少なくとも、若者世代以降、今の小中高校生がどんどん歳をとり、社会の中核を担う時、
社会を自立していない大人だけで存立させうるのか?
これを考えると、目眩すらしてしまいます。


今、教育現場で教育らしからぬことが起こっている。


それを知っていただくために、喩え話をします。


自転車の補助輪を考えてみましょう。ご存知ですよね?

小さい子が2輪である自転車を最初から上手に操るのは難しい。
だからついている補助輪。

補助輪をつけて慣れてくると、やがて、親は補助輪を外します。
いきなり外すのも大変なので、少しばかり、後ろで直接支えてあげる。

そして、どこかで手を離す。
子どもはすっと走るんだけれど、少し進んでこける。
「お母さん、なんで手離したの?」って怒られる。

みなさん経験があるのではないのかと思います。


補助輪って、何のためにあるのでしょうか?

当然、いつの日か、自転車を一人で走らせられるように、それを手助けするためにあるわけです。

そう、教育で言えば、自立ですよね。

補助輪は自立のためにある。


ところが、今、学校が管理統制指示命令を強めることで、何が起こっているのか?
何が起こってしまっているのか?


それは自立しない子の量産です。


何事も、最初から、全てを完全にこなすことはできません。
練習も必要ですし、失敗もたくさんする。
特に、学びの初期段階は、周囲からの援助や支援の行動は多くなります。

あなたが部下をお持ちならお分かりでしょう。新入社社員には、支援・援助行動が多くなる、慣れてくると、それが減る。
当然のことです。なぜなら、自立してもらわないとあなたも会社も困るから。


ところが今起こっていることは、これと真逆なのです。


まずは、子どもの自転車に補助輪をつける。

しかし、うまくいかないからと言って、先生が直接ハンドルを握る。
簡単にはうまくいかない。

それで親からも「うちの子に怪我させないで」とか「すぐ乗れるようにして」とか言われてしまうから、さらにサドルにまで座る。

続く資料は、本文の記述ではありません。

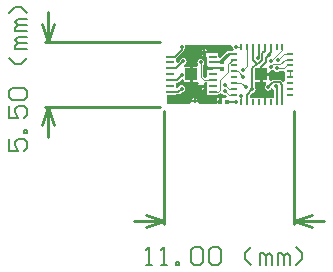
<source format=gtl>
%FSLAX44Y44*%
%MOMM*%
G71*
G01*
G75*
G04 Layer_Physical_Order=1*
G04 Layer_Color=255*
%ADD10R,0.7000X0.2800*%
%ADD11R,1.0000X1.0000*%
%ADD12R,0.4000X0.4000*%
%ADD13R,0.4000X0.4000*%
%ADD14R,0.5000X0.2500*%
%ADD15R,0.2500X0.5000*%
%ADD16C,0.1100*%
%ADD17C,0.1700*%
%ADD18C,0.1400*%
%ADD19C,0.2540*%
%ADD20C,0.1524*%
%ADD21C,0.3500*%
G36*
X578103Y841507D02*
X578102Y841502D01*
X578330Y840351D01*
X578756Y839714D01*
X577813Y837950D01*
X575300D01*
Y837437D01*
X574040D01*
X574040Y837437D01*
X573299Y837290D01*
X572670Y836870D01*
X567548Y831748D01*
X565700Y832513D01*
Y835600D01*
X557611D01*
X556728Y836675D01*
X556529Y835676D01*
X554720D01*
Y833867D01*
X554754Y833874D01*
X555047Y833633D01*
X556300Y831758D01*
Y830400D01*
Y825400D01*
Y824000D01*
X561003D01*
Y822000D01*
X556300D01*
Y820400D01*
Y815712D01*
X554452Y814947D01*
X552820Y816579D01*
Y825758D01*
X553053Y825913D01*
X553705Y826889D01*
X553934Y828040D01*
X553705Y829191D01*
X553053Y830167D01*
X552077Y830819D01*
X550926Y831048D01*
X549775Y830819D01*
X548799Y830167D01*
X548147Y829191D01*
X547918Y828040D01*
X548147Y826889D01*
X548765Y825964D01*
X548495Y825459D01*
X547654Y824200D01*
X544000D01*
Y817997D01*
Y811800D01*
X548459D01*
X549039Y809886D01*
X548799Y809725D01*
X548147Y808750D01*
X548117Y808599D01*
X553735D01*
X553705Y808750D01*
X553309Y809342D01*
X554252Y811106D01*
X556300D01*
Y810400D01*
Y805400D01*
Y800400D01*
X565700D01*
Y801126D01*
X566992Y801661D01*
X567217Y801886D01*
X569208Y801690D01*
X569373Y801442D01*
X570349Y800790D01*
X571500Y800561D01*
X572842Y799548D01*
D01*
X572077Y797700D01*
X568501D01*
Y794497D01*
X567504D01*
Y793500D01*
X564301D01*
Y792947D01*
X550385D01*
X549460Y793565D01*
X548699Y794492D01*
X548655Y794274D01*
X543037D01*
X542993Y794492D01*
X542232Y793565D01*
X541307Y792947D01*
X522447D01*
Y800400D01*
X529700D01*
Y800910D01*
X531728D01*
X532528Y801069D01*
X533206Y801522D01*
X534627Y802943D01*
X534670Y802934D01*
X535821Y803163D01*
X536797Y803815D01*
X537449Y804791D01*
X537678Y805942D01*
X537449Y807093D01*
X536797Y808069D01*
X535821Y808721D01*
X534670Y808950D01*
X533519Y808721D01*
X532543Y808069D01*
X531891Y807093D01*
X530526Y806199D01*
X529700Y806541D01*
Y810400D01*
Y810910D01*
X530670D01*
X531469Y811069D01*
X532147Y811522D01*
X534627Y814001D01*
X534670Y813993D01*
X535254Y814109D01*
X536676Y812942D01*
X536800Y812756D01*
Y811800D01*
X542000D01*
Y817997D01*
Y824200D01*
X536850D01*
X536654Y826190D01*
X537091Y826277D01*
X538067Y826929D01*
X538719Y827905D01*
X538948Y829056D01*
X538719Y830207D01*
X538067Y831183D01*
X537091Y831835D01*
X535940Y832064D01*
X534789Y831835D01*
X533813Y831183D01*
X533161Y830207D01*
X532932Y829056D01*
X532941Y829013D01*
X531548Y827620D01*
X529700Y828385D01*
Y830400D01*
Y831198D01*
X530186Y831522D01*
X536148Y837484D01*
X536148Y837484D01*
X536148Y837484D01*
X536601Y838162D01*
X536733Y838824D01*
X536797Y838867D01*
X537449Y839843D01*
X537678Y840994D01*
X537449Y842145D01*
X537934Y843053D01*
X576834D01*
X578103Y841507D01*
D02*
G37*
G36*
X613315Y820833D02*
X614291Y820181D01*
X615442Y819952D01*
X616593Y820181D01*
X617569Y820833D01*
X617724Y821066D01*
X621005D01*
X622300Y820200D01*
Y818050D01*
D01*
X622300Y818050D01*
X622300Y817950D01*
X622300D01*
Y813050D01*
D01*
X622300Y813050D01*
X622300Y812950D01*
X622300D01*
Y812200D01*
X620452Y811434D01*
X619035Y812852D01*
X618406Y813271D01*
X618283Y813296D01*
X617665Y813419D01*
X617665Y813419D01*
X612140D01*
X611399Y813271D01*
X610770Y812852D01*
X610770Y812851D01*
X610308Y812389D01*
X608460Y813154D01*
Y816930D01*
X603260D01*
Y811730D01*
X605887D01*
X606467Y809816D01*
X605724Y809319D01*
X605072Y808343D01*
X604843Y807192D01*
X605072Y806041D01*
X605724Y805065D01*
X606699Y804413D01*
X607850Y804184D01*
X609002Y804413D01*
X609977Y805065D01*
X610629Y806041D01*
X610629D01*
D01*
X612299Y805593D01*
X612299Y805593D01*
Y805593D01*
X613063Y805083D01*
Y798200D01*
X612550Y798200D01*
D01*
X612450D01*
Y798200D01*
X607550D01*
D01*
D01*
X607550Y798200D01*
X607450D01*
Y798200D01*
X606000D01*
Y794497D01*
X604000D01*
Y798200D01*
X602550D01*
D01*
D01*
X602550Y798200D01*
X602450D01*
Y798200D01*
X597550D01*
D01*
D01*
X597550Y798200D01*
X597450D01*
Y798200D01*
X592949D01*
X592183Y800048D01*
X594317Y802181D01*
X594360Y802172D01*
X595511Y802401D01*
X596487Y803053D01*
X597139Y804029D01*
X597368Y805180D01*
X597139Y806331D01*
X596487Y807307D01*
X596450Y807331D01*
Y811730D01*
X601260D01*
Y817932D01*
X602257D01*
Y818930D01*
X608460D01*
Y819974D01*
X610006Y821243D01*
X610108Y821222D01*
X611259Y821451D01*
X611259D01*
X612663Y821809D01*
Y821809D01*
X613315Y820833D01*
D02*
G37*
%LPC*%
G36*
X546846Y798083D02*
Y796274D01*
X548655D01*
X548625Y796425D01*
X547973Y797401D01*
X546997Y798053D01*
X546846Y798083D01*
D02*
G37*
G36*
X549926Y806599D02*
X548117D01*
X548147Y806448D01*
X548799Y805472D01*
X549775Y804820D01*
X549926Y804790D01*
Y806599D01*
D02*
G37*
G36*
X566501Y797700D02*
X564301D01*
Y795500D01*
X566501D01*
Y797700D01*
D02*
G37*
G36*
X544846Y798083D02*
X544695Y798053D01*
X543719Y797401D01*
X543067Y796425D01*
X543037Y796274D01*
X544846D01*
Y798083D01*
D02*
G37*
G36*
X552720Y835676D02*
X550911D01*
X550941Y835525D01*
X551593Y834549D01*
X552569Y833897D01*
X552720Y833867D01*
Y835676D01*
D02*
G37*
G36*
Y839485D02*
X552569Y839455D01*
X551593Y838803D01*
X550941Y837827D01*
X550911Y837676D01*
X552720D01*
Y839485D01*
D02*
G37*
G36*
X553735Y806599D02*
X551926D01*
Y804790D01*
X552077Y804820D01*
X553053Y805472D01*
X553705Y806448D01*
X553735Y806599D01*
D02*
G37*
G36*
X554720Y839485D02*
Y837676D01*
X556529D01*
X556499Y837827D01*
X555847Y838803D01*
X554871Y839455D01*
X554720Y839485D01*
D02*
G37*
%LPD*%
D10*
X561000Y833000D02*
D03*
Y828000D02*
D03*
Y823000D02*
D03*
Y818000D02*
D03*
Y813000D02*
D03*
Y808000D02*
D03*
Y803000D02*
D03*
X525000D02*
D03*
Y808000D02*
D03*
Y813000D02*
D03*
Y818000D02*
D03*
Y823000D02*
D03*
Y828000D02*
D03*
Y833000D02*
D03*
D11*
X543000Y818000D02*
D03*
X602260Y817930D02*
D03*
D12*
X568501Y822502D02*
D03*
Y828502D02*
D03*
D13*
X573501Y794500D02*
D03*
X567501D02*
D03*
D14*
X626000Y835500D02*
D03*
Y830500D02*
D03*
Y825500D02*
D03*
Y820500D02*
D03*
Y815500D02*
D03*
Y810500D02*
D03*
Y805500D02*
D03*
Y800500D02*
D03*
X579000D02*
D03*
Y805500D02*
D03*
Y810500D02*
D03*
Y815500D02*
D03*
Y820500D02*
D03*
Y825500D02*
D03*
Y830500D02*
D03*
Y835500D02*
D03*
D15*
X620000Y794500D02*
D03*
X615000D02*
D03*
X610000D02*
D03*
X605000D02*
D03*
X600000D02*
D03*
X595000D02*
D03*
X590000D02*
D03*
X585000D02*
D03*
Y841500D02*
D03*
X590000D02*
D03*
X595000D02*
D03*
X600000D02*
D03*
X605000D02*
D03*
X610000D02*
D03*
X615000D02*
D03*
X620000D02*
D03*
D16*
X581109Y841502D02*
X585000D01*
Y841500D02*
Y841502D01*
X590000Y824696D02*
Y841500D01*
X586994Y821690D02*
X590000Y824696D01*
X626000Y820500D02*
X626000Y815500D01*
X626000D02*
X626000D01*
X610108Y824230D02*
X612394Y826516D01*
X618316D01*
X622300Y830500D01*
X626000D01*
X623545Y825500D02*
X626000D01*
X621005Y822960D02*
X623545Y825500D01*
X615442Y822960D02*
X621005D01*
X577775Y830500D02*
X579000D01*
X573786Y826511D02*
X577775Y830500D01*
X573786Y819516D02*
Y826511D01*
X567253Y812983D02*
X573786Y819516D01*
X567253Y804600D02*
Y812983D01*
X565653Y803000D02*
X567253Y804600D01*
X561000Y803000D02*
X565653D01*
X619760Y838962D02*
X620000Y841500D01*
X610108Y829310D02*
X619760Y838962D01*
X550926Y815794D02*
Y828040D01*
Y815794D02*
X553720Y813000D01*
X561000D01*
X621378Y835500D02*
X626000D01*
X615950Y830072D02*
X621378Y835500D01*
X585000Y794500D02*
Y799846D01*
X574569Y800500D02*
X579000D01*
X571500Y803569D02*
X574569Y800500D01*
X574736Y805500D02*
X579000D01*
X571500Y808736D02*
X574736Y805500D01*
X585160Y810500D02*
X588828Y806832D01*
X579000Y810500D02*
X585160D01*
X582168Y820500D02*
X586994Y815674D01*
X579000Y820500D02*
X582168D01*
D17*
X531728Y803000D02*
X534670Y805942D01*
X525000Y803000D02*
X531728D01*
X530670Y813000D02*
X534670Y817001D01*
X525000Y813000D02*
X530670D01*
X529884Y823000D02*
X535940Y829056D01*
X525000Y823000D02*
X529884D01*
X534670Y838962D02*
Y840994D01*
X528708Y833000D02*
X534670Y838962D01*
X525000Y833000D02*
X528708D01*
X605000Y837760D02*
Y841500D01*
X602901Y835660D02*
X605000Y837760D01*
X600456Y827628D02*
X602901Y830073D01*
X590000Y800820D02*
X594360Y805180D01*
X590000Y794500D02*
Y800820D01*
X602901Y830073D02*
Y835660D01*
X598932Y827628D02*
X600456D01*
X594360Y805180D02*
Y823056D01*
X573501Y794500D02*
X580644D01*
X605000D02*
Y802132D01*
X602260Y804872D02*
X605000Y802132D01*
X602260Y804872D02*
Y817930D01*
X606308Y832114D02*
X608584Y834390D01*
X610000Y836460D01*
Y841500D01*
X606308Y828547D02*
Y832114D01*
X602260Y817930D02*
X602260Y824500D01*
X598932Y831596D02*
X600000Y832664D01*
Y841500D01*
X543000Y825956D02*
X553720Y836676D01*
X543000Y818000D02*
Y825956D01*
X602260Y824500D02*
X606308Y828547D01*
X553720Y836676D02*
X554726Y835670D01*
Y825014D02*
Y835670D01*
Y825014D02*
X556740Y823000D01*
X561000D01*
X568002D02*
X568501Y822502D01*
X561000Y823000D02*
X568002D01*
X550926Y802519D02*
Y807599D01*
Y802519D02*
X558945Y794500D01*
X567501D01*
X545846Y807599D02*
X550926D01*
X543000Y810444D02*
X545846Y807599D01*
X543000Y810444D02*
Y818000D01*
X545846Y802519D02*
X550926Y807599D01*
X545846Y795274D02*
Y802519D01*
X598209Y826905D02*
X598932Y827628D01*
X595000Y830114D02*
Y841500D01*
X594360Y823056D02*
X598209Y826905D01*
X598932Y827628D01*
X595000Y830114D02*
X598209Y826905D01*
D18*
X620000Y794500D02*
Y809147D01*
X617665Y811482D02*
X620000Y809147D01*
X612140Y811482D02*
X617665D01*
X607850Y807192D02*
X612140Y811482D01*
X615000Y794500D02*
Y807146D01*
X614426Y807720D02*
X615000Y807146D01*
X575499Y835500D02*
X579000D01*
X561000Y828000D02*
X566540D01*
X567771Y829231D01*
X574040Y835500D01*
X568501Y828502D02*
X575499Y835500D01*
X574040D02*
X575499D01*
X579000D01*
D19*
X419360Y845500D02*
X516260D01*
X419360Y790500D02*
X516260D01*
X421900Y765100D02*
Y790500D01*
Y845500D02*
Y870900D01*
X416820Y775260D02*
X421900Y790500D01*
X426980Y775260D01*
X421900Y845500D02*
X426980Y860740D01*
X416820D02*
X421900Y845500D01*
X630000Y690880D02*
Y786760D01*
X520000Y690880D02*
Y786760D01*
X494600Y693420D02*
X520000D01*
X630000D02*
X655400D01*
X504760Y698500D02*
X520000Y693420D01*
X504760Y688340D02*
X520000Y693420D01*
X630000D02*
X645240Y688340D01*
X630000Y693420D02*
X645240Y698500D01*
D20*
X388382Y763152D02*
Y752996D01*
X395999D01*
X393460Y758074D01*
Y760613D01*
X395999Y763152D01*
X401078D01*
X403617Y760613D01*
Y755535D01*
X401078Y752996D01*
X403617Y768231D02*
X401078D01*
Y770770D01*
X403617D01*
Y768231D01*
X388382Y791083D02*
Y780927D01*
X395999D01*
X393460Y786005D01*
Y788544D01*
X395999Y791083D01*
X401078D01*
X403617Y788544D01*
Y783466D01*
X401078Y780927D01*
X390921Y796162D02*
X388382Y798701D01*
Y803779D01*
X390921Y806318D01*
X401078D01*
X403617Y803779D01*
Y798701D01*
X401078Y796162D01*
X390921D01*
X403617Y831710D02*
X398539Y826632D01*
X393460D01*
X388382Y831710D01*
X403617Y839328D02*
X393460D01*
Y841867D01*
X395999Y844406D01*
X403617D01*
X395999D01*
X393460Y846945D01*
X395999Y849484D01*
X403617D01*
Y854563D02*
X393460D01*
Y857102D01*
X395999Y859641D01*
X403617D01*
X395999D01*
X393460Y862180D01*
X395999Y864719D01*
X403617D01*
Y869798D02*
X398539Y874876D01*
X393460D01*
X388382Y869798D01*
X504917Y656854D02*
X509996D01*
X507457D01*
Y672089D01*
X504917Y669550D01*
X517613Y656854D02*
X522692D01*
X520153D01*
Y672089D01*
X517613Y669550D01*
X530309Y656854D02*
Y659393D01*
X532848D01*
Y656854D01*
X530309D01*
X543005Y669550D02*
X545544Y672089D01*
X550623D01*
X553162Y669550D01*
Y659393D01*
X550623Y656854D01*
X545544D01*
X543005Y659393D01*
Y669550D01*
X558240D02*
X560779Y672089D01*
X565858D01*
X568397Y669550D01*
Y659393D01*
X565858Y656854D01*
X560779D01*
X558240Y659393D01*
Y669550D01*
X593789Y656854D02*
X588710Y661932D01*
Y667011D01*
X593789Y672089D01*
X601406Y656854D02*
Y667011D01*
X603945D01*
X606485Y664471D01*
Y656854D01*
Y664471D01*
X609024Y667011D01*
X611563Y664471D01*
Y656854D01*
X616641D02*
Y667011D01*
X619180D01*
X621720Y664471D01*
Y656854D01*
Y664471D01*
X624259Y667011D01*
X626798Y664471D01*
Y656854D01*
X631876D02*
X636955Y661932D01*
Y667011D01*
X631876Y672089D01*
D21*
X581109Y841502D02*
D03*
X586994Y821690D02*
D03*
X534670Y805942D02*
D03*
Y817001D02*
D03*
X535940Y829056D02*
D03*
X607850Y807192D02*
D03*
X614426Y807720D02*
D03*
X534670Y840994D02*
D03*
X580644Y794500D02*
D03*
X594360Y805180D02*
D03*
X610108Y824230D02*
D03*
X615442Y822960D02*
D03*
X610108Y829310D02*
D03*
X550926Y828040D02*
D03*
X615950Y830072D02*
D03*
X585000Y799846D02*
D03*
X571500Y803569D02*
D03*
Y808736D02*
D03*
X588828Y806832D02*
D03*
X586994Y815674D02*
D03*
X598932Y831596D02*
D03*
X608584Y834390D02*
D03*
X553720Y836676D02*
D03*
X550926Y807599D02*
D03*
X545846Y795274D02*
D03*
M02*

</source>
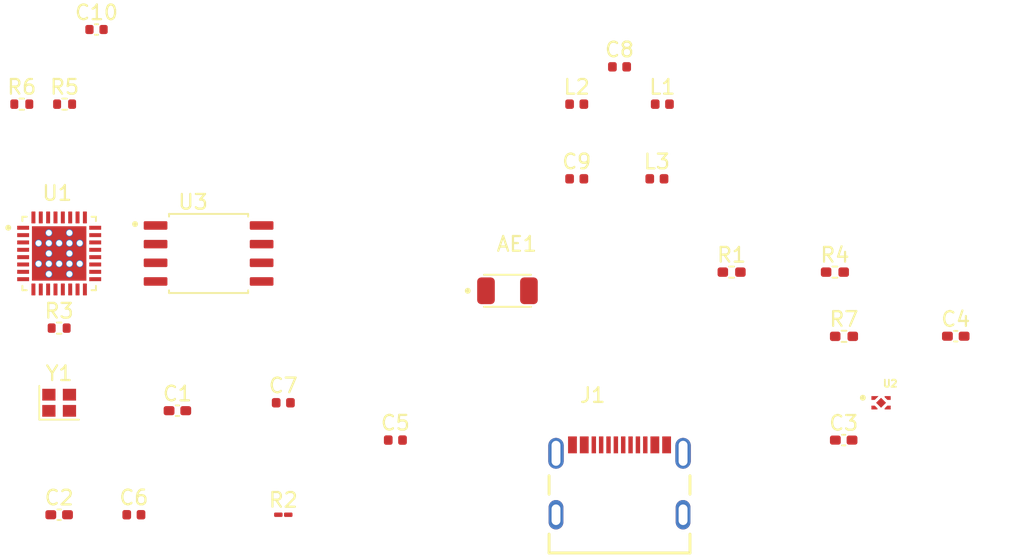
<source format=kicad_pcb>
(kicad_pcb (version 20211014) (generator pcbnew)

  (general
    (thickness 1.6)
  )

  (paper "A4")
  (layers
    (0 "F.Cu" signal)
    (31 "B.Cu" signal)
    (32 "B.Adhes" user "B.Adhesive")
    (33 "F.Adhes" user "F.Adhesive")
    (34 "B.Paste" user)
    (35 "F.Paste" user)
    (36 "B.SilkS" user "B.Silkscreen")
    (37 "F.SilkS" user "F.Silkscreen")
    (38 "B.Mask" user)
    (39 "F.Mask" user)
    (40 "Dwgs.User" user "User.Drawings")
    (41 "Cmts.User" user "User.Comments")
    (42 "Eco1.User" user "User.Eco1")
    (43 "Eco2.User" user "User.Eco2")
    (44 "Edge.Cuts" user)
    (45 "Margin" user)
    (46 "B.CrtYd" user "B.Courtyard")
    (47 "F.CrtYd" user "F.Courtyard")
    (48 "B.Fab" user)
    (49 "F.Fab" user)
    (50 "User.1" user)
    (51 "User.2" user)
    (52 "User.3" user)
    (53 "User.4" user)
    (54 "User.5" user)
    (55 "User.6" user)
    (56 "User.7" user)
    (57 "User.8" user)
    (58 "User.9" user)
  )

  (setup
    (pad_to_mask_clearance 0)
    (pcbplotparams
      (layerselection 0x00010fc_ffffffff)
      (disableapertmacros false)
      (usegerberextensions false)
      (usegerberattributes true)
      (usegerberadvancedattributes true)
      (creategerberjobfile true)
      (svguseinch false)
      (svgprecision 6)
      (excludeedgelayer true)
      (plotframeref false)
      (viasonmask false)
      (mode 1)
      (useauxorigin false)
      (hpglpennumber 1)
      (hpglpenspeed 20)
      (hpglpendiameter 15.000000)
      (dxfpolygonmode true)
      (dxfimperialunits true)
      (dxfusepcbnewfont true)
      (psnegative false)
      (psa4output false)
      (plotreference true)
      (plotvalue true)
      (plotinvisibletext false)
      (sketchpadsonfab false)
      (subtractmaskfromsilk false)
      (outputformat 1)
      (mirror false)
      (drillshape 1)
      (scaleselection 1)
      (outputdirectory "")
    )
  )

  (net 0 "")
  (net 1 "Net-(C10-Pad2)")
  (net 2 "+3V3")
  (net 3 "CS-memory")
  (net 4 "Net-(C2-Pad1)")
  (net 5 "+3.3VA")
  (net 6 "GND")
  (net 7 "SPICLK-memory")
  (net 8 "DI-memory")
  (net 9 "DO-memory")
  (net 10 "Net-(AE1-Pad1)")
  (net 11 "Net-(R3-Pad2)")
  (net 12 "antenna")
  (net 13 "XTAL_N")
  (net 14 "GPIO2_STRAP")
  (net 15 "GPIO8_STRAP")
  (net 16 "XTAL_P")
  (net 17 "GPIO4")
  (net 18 "GPIO5")
  (net 19 "GPIO6")
  (net 20 "GPIO7")
  (net 21 "GPIO9_STRAP")
  (net 22 "GPIO10")
  (net 23 "USB_D-")
  (net 24 "USB_D+")
  (net 25 "GPIO20")
  (net 26 "GPIO21")
  (net 27 "GPIO0")
  (net 28 "GPIO1")
  (net 29 "GPIO3")
  (net 30 "GPIO11-to_breakout-TEST_ONLY")
  (net 31 "GPIO12-with_no_internal_flash_ONLY")
  (net 32 "GPIO13-with_no_internal_flash_ONLY")
  (net 33 "+5V")
  (net 34 "Net-(J1-PadA5)")
  (net 35 "Net-(J1-PadB5)")
  (net 36 "unconnected-(J1-PadA8)")
  (net 37 "unconnected-(J1-PadB8)")
  (net 38 "unconnected-(U3-Pad3)")
  (net 39 "unconnected-(U3-Pad7)")
  (net 40 "Net-(R7-Pad2)")

  (footprint "Capacitor_SMD:C_0402_1005Metric" (layer "F.Cu") (at 96.52 63.5))

  (footprint "Inductor_SMD:L_0402_1005Metric" (layer "F.Cu") (at 116.84 91.44))

  (footprint "Inductor_SMD:L_0402_1005Metric" (layer "F.Cu") (at 134.62 73.66))

  (footprint "Resistor_SMD:R_01005_0402Metric_Pad0.57x0.30mm_HandSolder" (layer "F.Cu") (at 109.22 96.52))

  (footprint "Resistor_SMD:R_0402_1005Metric" (layer "F.Cu") (at 91.44 68.58))

  (footprint "ANT-2450AT18A100E:ANTC3216X140N" (layer "F.Cu") (at 124.46 81.28))

  (footprint "Inductor_SMD:L_0402_1005Metric" (layer "F.Cu") (at 132.08 66.04))

  (footprint "Resistor_SMD:R_0402_1005Metric" (layer "F.Cu") (at 93.98 83.82))

  (footprint "Inductor_SMD:L_0402_1005Metric" (layer "F.Cu") (at 129.17 73.66))

  (footprint "Inductor_SMD:L_0402_1005Metric" (layer "F.Cu") (at 129.17 68.58))

  (footprint "Crystal:Crystal_SMD_2016-4Pin_2.0x1.6mm" (layer "F.Cu") (at 93.98 88.9))

  (footprint "Resistor_SMD:R_0402_1005Metric_Pad0.72x0.64mm_HandSolder" (layer "F.Cu") (at 147.34 84.38))

  (footprint "LDO-MIC5524-3-3YMT-TZ:VREG_MIC5524-3.3YMT-TZ" (layer "F.Cu") (at 149.86 88.9))

  (footprint "Capacitor_SMD:C_0402_1005Metric_Pad0.74x0.62mm_HandSolder" (layer "F.Cu") (at 93.98 96.52))

  (footprint "W25Q16JVSSIQ:SOIC127P790X216-8N" (layer "F.Cu") (at 104.14 78.74))

  (footprint "Inductor_SMD:L_0402_1005Metric" (layer "F.Cu") (at 99.06 96.52))

  (footprint "USBC-USB4105-GF-A:GCT_USB4105-GF-A" (layer "F.Cu") (at 132.08 96.52))

  (footprint "Capacitor_SMD:C_0402_1005Metric_Pad0.74x0.62mm_HandSolder" (layer "F.Cu") (at 147.32 91.44))

  (footprint "Capacitor_SMD:C_0402_1005Metric_Pad0.74x0.62mm_HandSolder" (layer "F.Cu") (at 102.02 89.44))

  (footprint "Inductor_SMD:L_0402_1005Metric" (layer "F.Cu") (at 134.99 68.58))

  (footprint "Inductor_SMD:L_0402_1005Metric" (layer "F.Cu") (at 109.22 88.9))

  (footprint "Capacitor_SMD:C_0402_1005Metric_Pad0.74x0.62mm_HandSolder" (layer "F.Cu") (at 154.94 84.37))

  (footprint "Resistor_SMD:R_0402_1005Metric_Pad0.72x0.64mm_HandSolder" (layer "F.Cu") (at 139.7 80.01))

  (footprint "ESP32-C3:QFN50P500X500X90-33N" (layer "F.Cu") (at 93.98 78.74))

  (footprint "Resistor_SMD:R_0402_1005Metric_Pad0.72x0.64mm_HandSolder" (layer "F.Cu") (at 146.7225 80.01))

  (footprint "Resistor_SMD:R_0402_1005Metric" (layer "F.Cu") (at 94.35 68.58))

)

</source>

いよいよ、どうにもならないので、最後は、先生がペダルを漕ぐ。


今、教育で起こっていることがこれなのです。

さらにまずいことに、それで我が子が自転車を運転できているように錯覚した親が喜んでさえいる。

子どもたちは、従うことしかできません。
素直な子たちの中には、それで自転車が乗れるようになったと信じてしまう子もいます。


一体、子どもたちは何を学んだのか。何を学べたのか。


ところが時間はいつも残酷です。
どこかで夕刻のチャイムがなります。

それは大学に入った時か、社会人になった時か、人それぞれですが、
突然、補助輪は失われ、ペダルを漕いでいた先生は、いなくなります。

果たして、その子は、自分で自転車を漕ぎ続けることができるでしょうか?

教育は、今、その姿を失いつつあります。

消費行動はいつもその対極にあります。


私たちは、本当にこのまま、子どものためという大義名分のものでハンドルを握ってしまう大人の行為を許してもよいのでしょうか。


自分で子のペダルを漕いでしまう先生の行為を、親も子も楽だからと言って、受け入れてよいのでしょうか。


自分でハンドル操作ができないから、やってあげる。
ペダルを漕げないから、漕いであげる。

自立した大人とはどんな大人でしょうか。

教育は、本人の自立を支えるものではなかったのか。

安易に、管理統制を強める学校や先生の責任は重いでしょう。

安易に、過保護なサービスを求める我々保護者の側にも責任はあります。


地域性が強いお話になるとは思いますが、今起こっていることは、教育がなぜか自立に向かわない大惨事であることを、お伝えしておこうと思います。

(おわり)


子どもたちの自立と成長のために。